3.1.3. L’endogénéisation optimale des ’coûts d’information’ : la théorie du search

L’information et, en particulier, l’information sur les prix, n’est pas immédiatement disponible. Elle doit faire l’objet d’une activité de recherche coûteuse. Tels sont les constats fondateurs des modèles de coûts d’information que l’on range communément sous l’appellation de ’théorie du search’. Cette théorie prend sa source dans une contribution, restée célèbre, de Stigler. ’The economics of information’ (Stigler [1961]) s’ouvre sur le propos suivant : ’‘information is a valuable ressource (...) yet it occupies a slump dwelling in the town of economics’’. Le principal mérite de la contribution de Stigler est, précisément, d’avoir attiré l’attention sur des problématiques jusqu’alors négligées, car, sur le plan analytique, la perspective de l’auteur établit un constat qui sera vite dépassé. Stigler [1961, p. 216] écrit : ’‘If the cost of search is equated to its expected marginal return, the optimum amount of search will be found’’ (nous avons ajouté les italiques). Or, Lippman et Mc Call [1976]448 ont montré que la stratégie optimale d’un individu effectuant une recherche sur le niveau d’un prix -les cas de figure types demeurant encore ceux du consommateur et du chercheur d’emploi- ne réside pas, en règle générale, dans la détermination ex ante du nombre optimal de phases de recherche. La perspective de Stigler invite, pour ainsi dire, à déterminer la taille de l’échantillon avant même d’entamer toute recherche. En conservant l’hypothèse stiglerienne selon laquelle l’individu a une connaissance statistique de la distribution des prix, les auteurs concluent qu’il est communément optimal de procéder à une recherche séquentielle en comparant, à chaque étape, le coût marginal de l’activité de recherche (le coût d’information marginal), et le revenu marginal espéré de cette activité. Les auteurs montrent qu’une telle perspective équivaut, pour le décideur, à comparer les prix courants à un prix-seuil donné449 (traditionnellement appelé ’prix de réservation’), et de mettre un terme à sa recherche aussi tôt qu’un prix constaté est inférieur (cas du consommateur) ou supérieur (cas du candidat à l’emploi) au prix de réservation préalablement déterminé.

Par-delà les apports de Stigler [1961] et Lippman & Mc Call [1976], les recherches théoriques sur le search apparaissent aujourd’hui des plus variées. Les modèles de search se distinguent, en particulier, au regard de certaines orientations types quant aux hypothèses de base retenues. On peut ainsi supposer, à la suite de Rothschild [1974], que la fonction de densité sur les prix dont dispose le décideur n’est pas objective, mais seulement subjective. Il convient alors de rendre compte du processus par lequel le décideur actualise ses croyances.

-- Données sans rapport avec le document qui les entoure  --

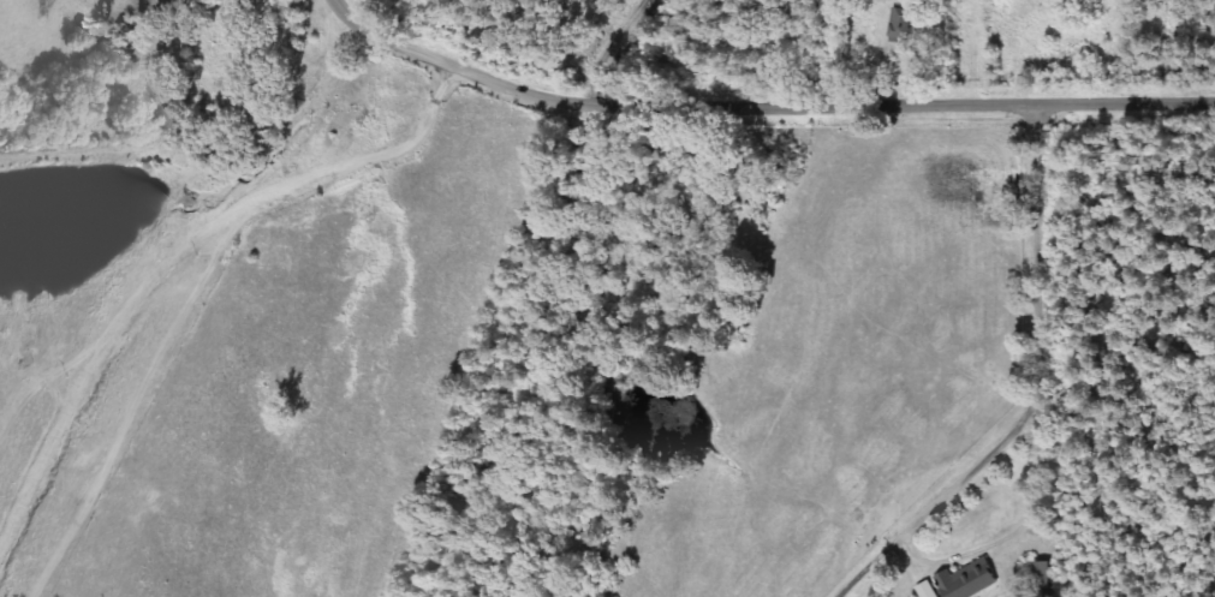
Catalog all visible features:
road: (340, 7)
building: (905, 25)
road: (398, 41)
road: (831, 106)
road: (186, 256)
building: (971, 579)
building: (929, 589)

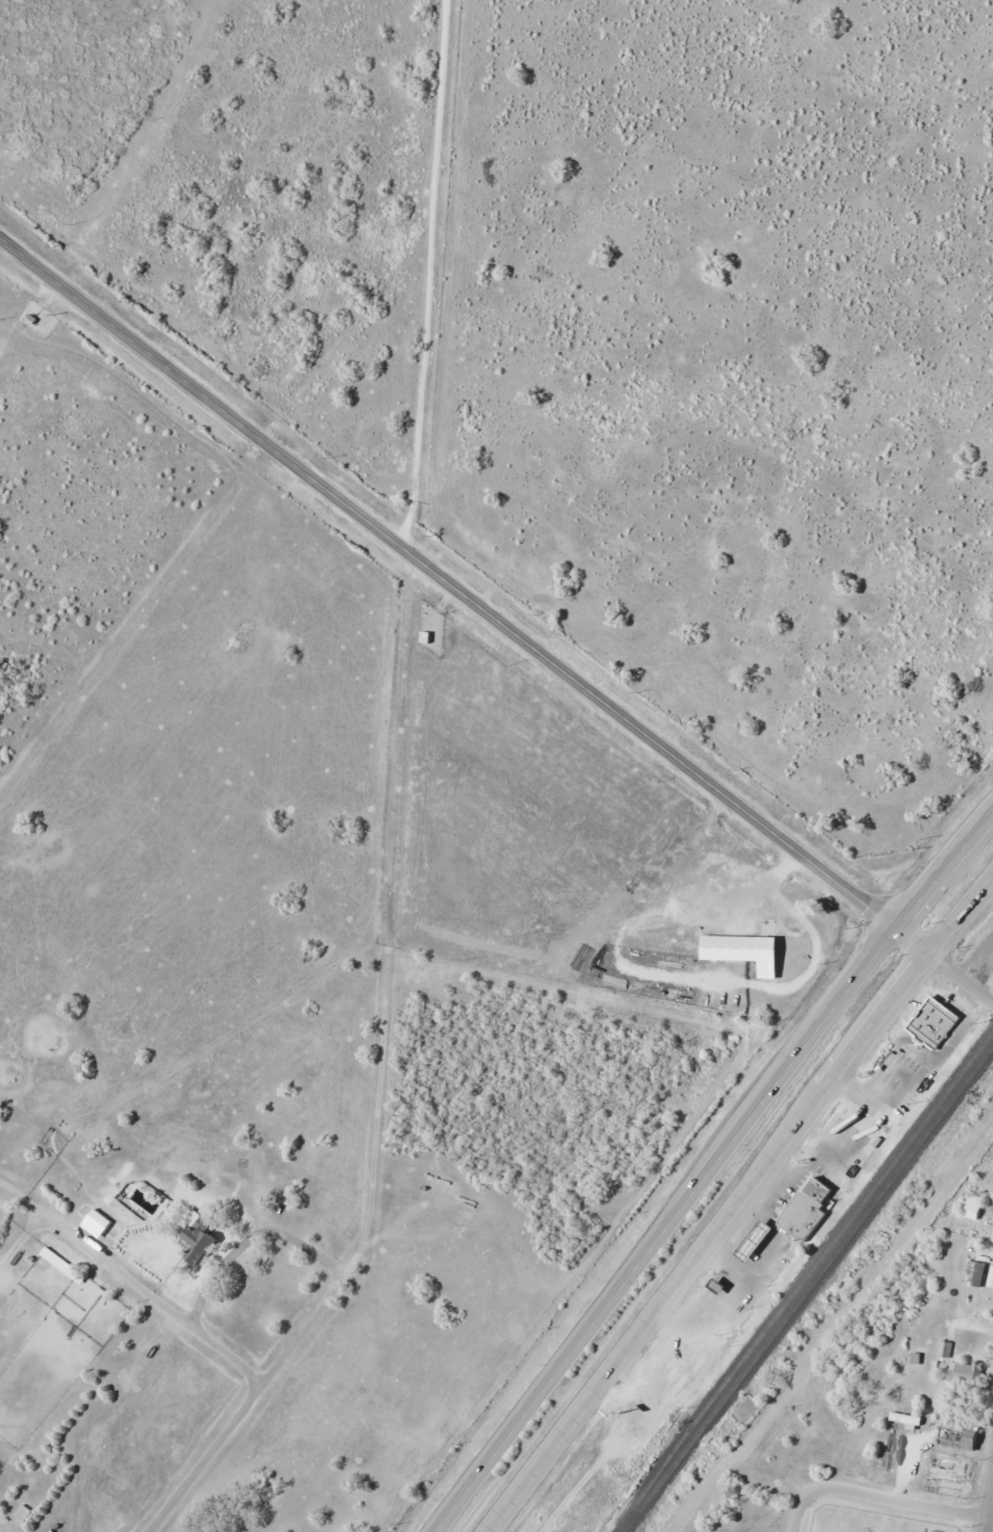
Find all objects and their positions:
road: (173, 565)
road: (464, 593)
building: (425, 636)
road: (401, 638)
road: (946, 869)
road: (962, 915)
building: (725, 947)
road: (962, 973)
building: (934, 1022)
road: (910, 1063)
road: (21, 1199)
building: (973, 1205)
building: (804, 1215)
building: (99, 1220)
building: (90, 1223)
road: (665, 1226)
road: (715, 1238)
building: (200, 1240)
road: (21, 1241)
building: (748, 1242)
road: (310, 1251)
building: (56, 1259)
building: (976, 1274)
railway: (803, 1280)
railway: (808, 1288)
road: (152, 1298)
road: (970, 1323)
building: (945, 1350)
building: (966, 1373)
building: (959, 1438)
road: (206, 1457)
building: (952, 1474)
road: (894, 1496)
road: (986, 1500)
building: (24, 1513)
road: (799, 1520)

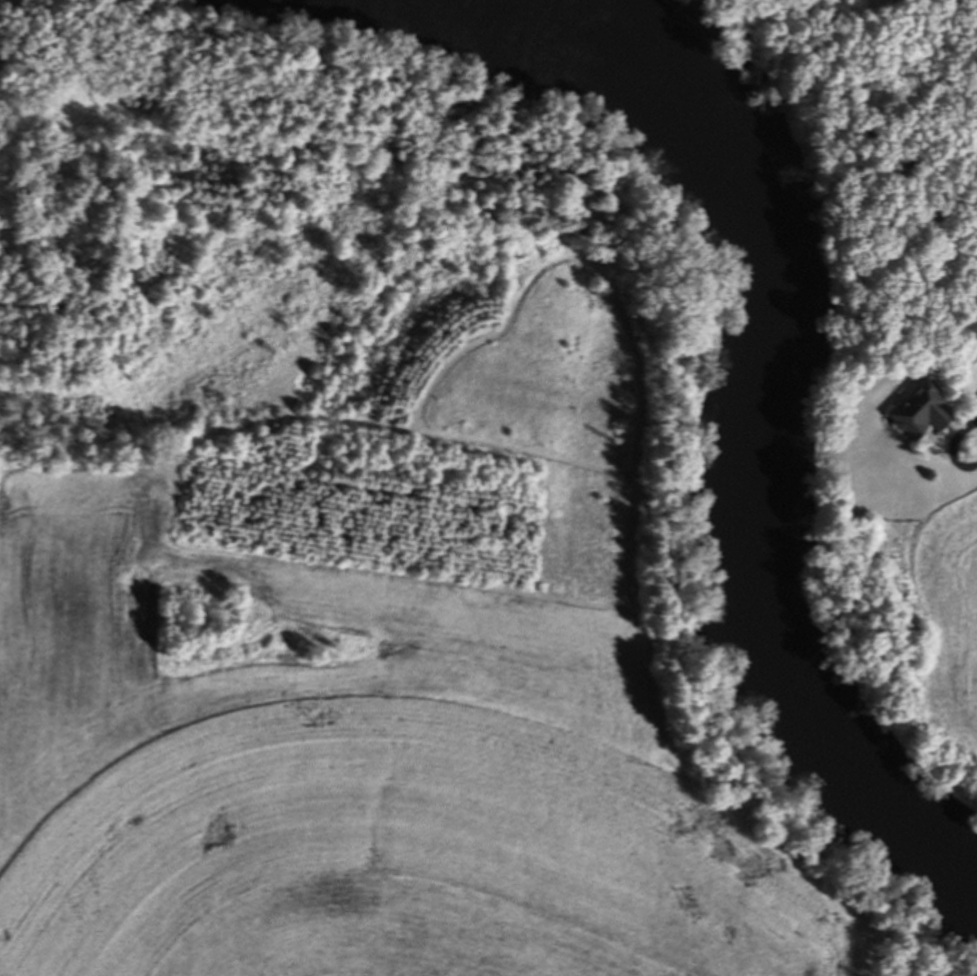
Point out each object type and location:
building: (922, 413)
river: (760, 448)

De même les modèles de search se voient-ils traditionnellement différenciés selon qu’ils recourent ou non à l’hypothèse de ’perfect recall’ (selon qu’ils supposent, ou non, que toute opportunité identifiée, par le passé, demeure accessible). Ces modèles peuvent également être répartis entre ceux qui supposent qu’une seule observation est réalisable à chaque période, d’une part, et ceux qui admettent la possibilité de plusieurs observations par phase de recherche, d’autre part. Il n’est pas cependant nécessaire, pour les besoins de notre propos, d’exposer plus avant la théorie du search. L’essentiel est bien là : depuis les travaux de Stigler, l’esprit des contributions à la théorie du search est demeuré globalement inchangé ; il s’agit toujours de mettre en balance des coûts (d’information) marginaux et des gains marginaux espérés, de sorte qu’un arbitrage optimal entre le coût et la qualité des décisions se voit réalisé.

Notes
448.

Cf., également, Kohn & Shavell [1974] pour une démonstration antérieure mais de portée plus limitée.

449.

Le prix de réservation dans le modèle de Lippman & Mc Call est fixe. C’est là une conséquence, en particulier, de l’hypothèse d’’horizon infini’ (le décideur ne subit aucune contrainte sur la durée de la recherche). En ’horizon fini’ (tel que le nombre de magasins à explorer ou d’offres d’emploi à considérer se trouve contingenté), ce seuil sera généralement amené à varier.